A little while ago, I posted my RetRose Tinted
column up on the front page. It's about my birthday and Chuck E. Cheese. The whole experience made me a bit of a sad panda.
There was a chunk of the post that took out because it was kinda breaking up the flow, the post was already running long and, well, it's a little tasteless. So, now I'll post it here because I kinda liked it but it didn't work.
I was a little bit concerned that our group of obvious twenty-somethings with poor fashion sense might be misconstrued as a NAMBLA meeting and be denied admittance. In the door was a sort of hallway with two lanes for going in and out, kinda like the very end of a particularly long amusement park line where you've just managed to get inside the ride building. At the end of this are a couple of gates guarded by a bored teenage girl.

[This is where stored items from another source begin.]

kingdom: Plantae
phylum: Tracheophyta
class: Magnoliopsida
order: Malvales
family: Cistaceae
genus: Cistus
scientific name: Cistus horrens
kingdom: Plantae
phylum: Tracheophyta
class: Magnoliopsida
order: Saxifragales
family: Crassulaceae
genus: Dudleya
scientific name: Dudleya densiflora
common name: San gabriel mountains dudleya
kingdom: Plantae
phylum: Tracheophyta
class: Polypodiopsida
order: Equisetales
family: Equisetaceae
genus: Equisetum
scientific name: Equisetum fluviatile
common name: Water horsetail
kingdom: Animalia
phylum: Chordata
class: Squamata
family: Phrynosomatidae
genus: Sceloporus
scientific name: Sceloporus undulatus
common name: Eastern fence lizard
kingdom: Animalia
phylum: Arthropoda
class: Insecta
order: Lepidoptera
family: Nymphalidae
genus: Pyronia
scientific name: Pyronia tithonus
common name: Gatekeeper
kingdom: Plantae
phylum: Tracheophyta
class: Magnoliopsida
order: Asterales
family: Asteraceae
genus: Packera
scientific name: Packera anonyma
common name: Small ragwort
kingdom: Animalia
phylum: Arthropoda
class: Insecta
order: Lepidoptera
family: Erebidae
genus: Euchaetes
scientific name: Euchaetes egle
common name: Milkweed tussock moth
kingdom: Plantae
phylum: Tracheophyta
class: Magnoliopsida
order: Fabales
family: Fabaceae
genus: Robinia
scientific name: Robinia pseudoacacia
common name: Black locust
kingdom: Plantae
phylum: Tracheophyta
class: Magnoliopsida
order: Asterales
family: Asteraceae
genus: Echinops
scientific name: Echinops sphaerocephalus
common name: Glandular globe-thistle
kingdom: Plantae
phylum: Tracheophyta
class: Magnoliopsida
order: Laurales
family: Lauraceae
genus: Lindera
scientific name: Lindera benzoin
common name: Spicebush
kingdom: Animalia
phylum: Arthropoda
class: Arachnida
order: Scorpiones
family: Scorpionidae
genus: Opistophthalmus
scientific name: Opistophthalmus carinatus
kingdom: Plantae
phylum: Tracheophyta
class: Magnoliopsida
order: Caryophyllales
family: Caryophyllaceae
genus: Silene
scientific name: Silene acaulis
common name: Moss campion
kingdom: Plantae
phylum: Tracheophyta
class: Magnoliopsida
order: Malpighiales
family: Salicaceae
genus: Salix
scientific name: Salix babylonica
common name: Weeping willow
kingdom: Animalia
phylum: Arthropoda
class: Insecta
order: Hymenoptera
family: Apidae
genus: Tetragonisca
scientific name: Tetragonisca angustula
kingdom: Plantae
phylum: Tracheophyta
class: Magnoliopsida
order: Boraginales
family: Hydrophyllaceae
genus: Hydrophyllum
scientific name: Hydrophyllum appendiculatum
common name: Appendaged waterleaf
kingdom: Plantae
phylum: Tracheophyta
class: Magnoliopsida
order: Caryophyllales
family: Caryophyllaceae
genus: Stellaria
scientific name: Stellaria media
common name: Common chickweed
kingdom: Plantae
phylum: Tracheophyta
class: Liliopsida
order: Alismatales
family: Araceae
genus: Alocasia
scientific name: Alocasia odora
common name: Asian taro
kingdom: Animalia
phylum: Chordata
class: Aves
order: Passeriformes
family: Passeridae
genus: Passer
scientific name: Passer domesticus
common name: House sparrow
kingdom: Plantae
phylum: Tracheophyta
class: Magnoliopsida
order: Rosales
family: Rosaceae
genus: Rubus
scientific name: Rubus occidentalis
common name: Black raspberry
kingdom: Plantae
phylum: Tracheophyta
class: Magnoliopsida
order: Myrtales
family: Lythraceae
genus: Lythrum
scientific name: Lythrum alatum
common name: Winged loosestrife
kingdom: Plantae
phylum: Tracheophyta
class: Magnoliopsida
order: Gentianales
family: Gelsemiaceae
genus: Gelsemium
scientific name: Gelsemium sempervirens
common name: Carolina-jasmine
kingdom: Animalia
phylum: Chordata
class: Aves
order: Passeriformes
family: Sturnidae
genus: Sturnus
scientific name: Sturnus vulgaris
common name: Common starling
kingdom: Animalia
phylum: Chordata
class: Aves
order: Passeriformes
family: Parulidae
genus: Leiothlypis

It's a subtly sophisticated deterrent to kidnapping. The long hallway thing with the fences are there so that, in the event that a kid is snatched, it's inconvenient to get to the front door. The walls are low enough to climb over pretty easily, and also have booths alongside them. But if you tried to do it with a kicking six year-old in your arms, you'd probably have to struggle. And low walls means everyone in the joint can get a good look at your face.
The last line of defense is that bored teenage girl. When you walk up to her gates, she stamps your arm with a UV-sensitive ink. The stamp is a number and when a parent brings her child in, she and her child have a matching number. So there's no subtle way to get the brat out either, unless you managed to get the stamp and change your number to match your prey's, if you can even get that information (I really haven't thought much about this, I swear).
Hungry, afraid and with a number on my arm, I started to wonder if this is what Auschwitz felt like.